Work instruction: Please retype, without any change, the lines in the records from the line with "Passenger cars: median" to the line with "Other vehicles: median", including both of those lines.

Extracted data:
%%

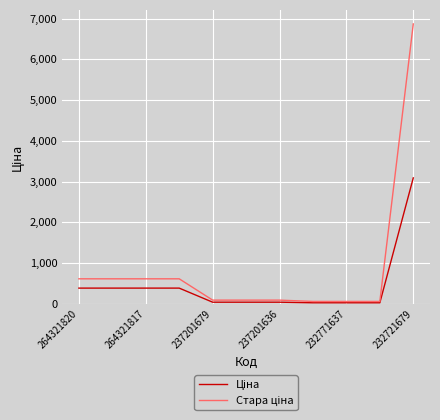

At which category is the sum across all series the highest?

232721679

%%
%%

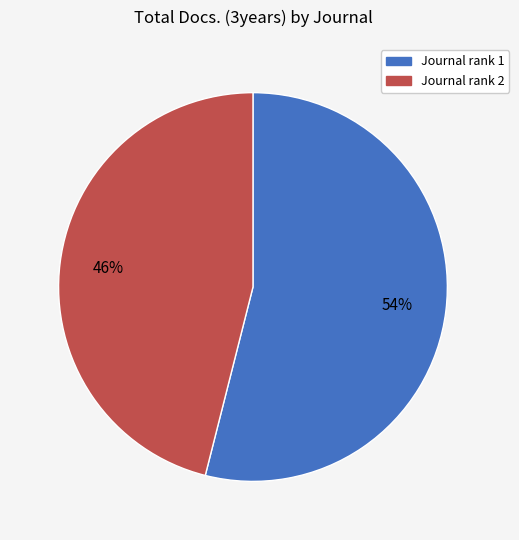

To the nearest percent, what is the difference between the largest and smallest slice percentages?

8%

%%
%%

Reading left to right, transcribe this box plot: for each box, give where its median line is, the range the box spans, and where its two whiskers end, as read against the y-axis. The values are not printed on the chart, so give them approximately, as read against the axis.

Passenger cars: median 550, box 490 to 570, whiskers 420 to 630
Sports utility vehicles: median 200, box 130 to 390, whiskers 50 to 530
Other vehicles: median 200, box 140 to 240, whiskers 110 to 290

%%

Task output:
Passenger cars: median 550, box 490 to 570, whiskers 420 to 630
Sports utility vehicles: median 200, box 130 to 390, whiskers 50 to 530
Other vehicles: median 200, box 140 to 240, whiskers 110 to 290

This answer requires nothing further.